Published:Saturday | December 21, 2019 | 12:26 AMChristopher Thomas/Gleaner Writer

WESTERN BUREAU:

Three persons detained under the ongoing state of public emergency in St James are likely to spend Christmas behind bars because of police defiance of a court order for them to be released, the Cornwall Bar Association (CBA) has charged.

Attorney-at-law Lambert Johnson, president of the CBA, told The Gleaner yesterday that the organisation had received two separate reports of alleged abuse, where three detainees were taken back into custody despite their securing bail or orders for their release.

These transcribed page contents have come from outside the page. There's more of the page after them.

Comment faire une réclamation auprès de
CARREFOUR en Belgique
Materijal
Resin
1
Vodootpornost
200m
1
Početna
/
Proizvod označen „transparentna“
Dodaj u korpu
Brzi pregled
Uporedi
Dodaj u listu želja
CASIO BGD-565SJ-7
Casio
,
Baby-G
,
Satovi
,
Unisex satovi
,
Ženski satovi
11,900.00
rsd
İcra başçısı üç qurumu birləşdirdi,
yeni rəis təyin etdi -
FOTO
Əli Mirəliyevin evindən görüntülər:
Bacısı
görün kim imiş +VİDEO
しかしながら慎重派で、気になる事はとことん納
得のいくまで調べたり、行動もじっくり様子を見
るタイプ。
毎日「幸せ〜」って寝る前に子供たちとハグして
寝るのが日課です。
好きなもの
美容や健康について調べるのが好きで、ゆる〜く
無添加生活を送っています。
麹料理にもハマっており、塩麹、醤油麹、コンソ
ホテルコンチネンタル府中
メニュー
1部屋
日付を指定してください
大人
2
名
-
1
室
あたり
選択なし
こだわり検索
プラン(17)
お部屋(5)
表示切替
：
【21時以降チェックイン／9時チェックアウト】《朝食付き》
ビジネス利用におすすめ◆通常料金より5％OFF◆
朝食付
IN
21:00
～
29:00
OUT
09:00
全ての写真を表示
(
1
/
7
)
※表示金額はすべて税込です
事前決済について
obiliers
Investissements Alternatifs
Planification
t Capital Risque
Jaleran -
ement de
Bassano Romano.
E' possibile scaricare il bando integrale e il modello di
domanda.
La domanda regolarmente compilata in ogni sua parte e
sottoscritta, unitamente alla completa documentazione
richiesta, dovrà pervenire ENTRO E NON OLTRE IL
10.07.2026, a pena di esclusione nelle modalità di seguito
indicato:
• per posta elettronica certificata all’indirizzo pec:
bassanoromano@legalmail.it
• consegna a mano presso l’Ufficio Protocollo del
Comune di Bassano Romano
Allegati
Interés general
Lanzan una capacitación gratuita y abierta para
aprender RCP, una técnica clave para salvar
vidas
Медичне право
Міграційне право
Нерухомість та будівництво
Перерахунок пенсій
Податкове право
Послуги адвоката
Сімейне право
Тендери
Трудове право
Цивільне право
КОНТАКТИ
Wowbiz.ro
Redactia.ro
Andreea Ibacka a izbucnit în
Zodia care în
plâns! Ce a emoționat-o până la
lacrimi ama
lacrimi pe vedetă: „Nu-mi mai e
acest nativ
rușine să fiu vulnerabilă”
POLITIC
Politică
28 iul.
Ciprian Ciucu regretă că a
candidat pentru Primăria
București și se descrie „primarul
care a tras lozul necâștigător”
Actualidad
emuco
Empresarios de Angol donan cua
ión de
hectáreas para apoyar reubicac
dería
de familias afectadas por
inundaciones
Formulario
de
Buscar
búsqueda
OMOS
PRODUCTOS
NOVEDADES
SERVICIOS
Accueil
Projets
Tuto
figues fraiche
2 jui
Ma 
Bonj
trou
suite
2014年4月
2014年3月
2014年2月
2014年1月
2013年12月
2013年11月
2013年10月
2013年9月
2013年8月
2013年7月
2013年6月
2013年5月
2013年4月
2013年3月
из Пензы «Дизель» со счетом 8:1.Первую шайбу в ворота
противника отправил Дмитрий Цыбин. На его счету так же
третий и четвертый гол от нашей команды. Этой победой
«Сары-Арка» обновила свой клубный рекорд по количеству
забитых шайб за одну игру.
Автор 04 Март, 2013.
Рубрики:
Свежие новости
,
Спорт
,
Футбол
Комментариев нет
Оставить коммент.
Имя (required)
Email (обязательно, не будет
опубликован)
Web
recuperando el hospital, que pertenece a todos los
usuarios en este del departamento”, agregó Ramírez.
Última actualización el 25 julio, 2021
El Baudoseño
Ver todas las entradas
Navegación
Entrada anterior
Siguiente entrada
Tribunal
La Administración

“Several members of the CBA have complained bitterly to me because the police are abusing and misusing the process of the SOE. There is one Parish Court matter where the judge made an order for the person to be released and the person has not been released, plus we have two persons who were granted bail by the High Court, and the police then said, ‘You’re going nowhere, we’re holding you under the SOE,’” said Johnson.

“The person that went to the Parish Court was ordered by the court to be released. The police still have him in custody, and while he’s been in their custody, he has been abused and he was taken to hospital for medical treatment by his attorney,” added Johnson.

These accusations follow similar reports out of Westmoreland in October, including one case where a detainee was allegedly kept in custody despite being offered bail. That individual’s attorney, Don Foote, is making a civil claim for false imprisonment.

St James, Westmoreland and Hanover are under a tri-parish SOE that was declared on April 30. It is set to end on January 27, 2020.

Approximately 1,894 persons have been detained under the SOE across the three parishes.

Johnson said the CBA will stand up against any abuse of the powers granted to the authorities under the SOE.

“It cannot be that a duly constituted court, recognised by the Constitution, grants someone bail, and then the police, in an effort to subvert the court’s authority, proceed to take them in under the SOE.

“We’re not living in a police state; we’re living in a free country where the SOE should not be abused, and we stand resolute and ready to fight it,” said Johnson.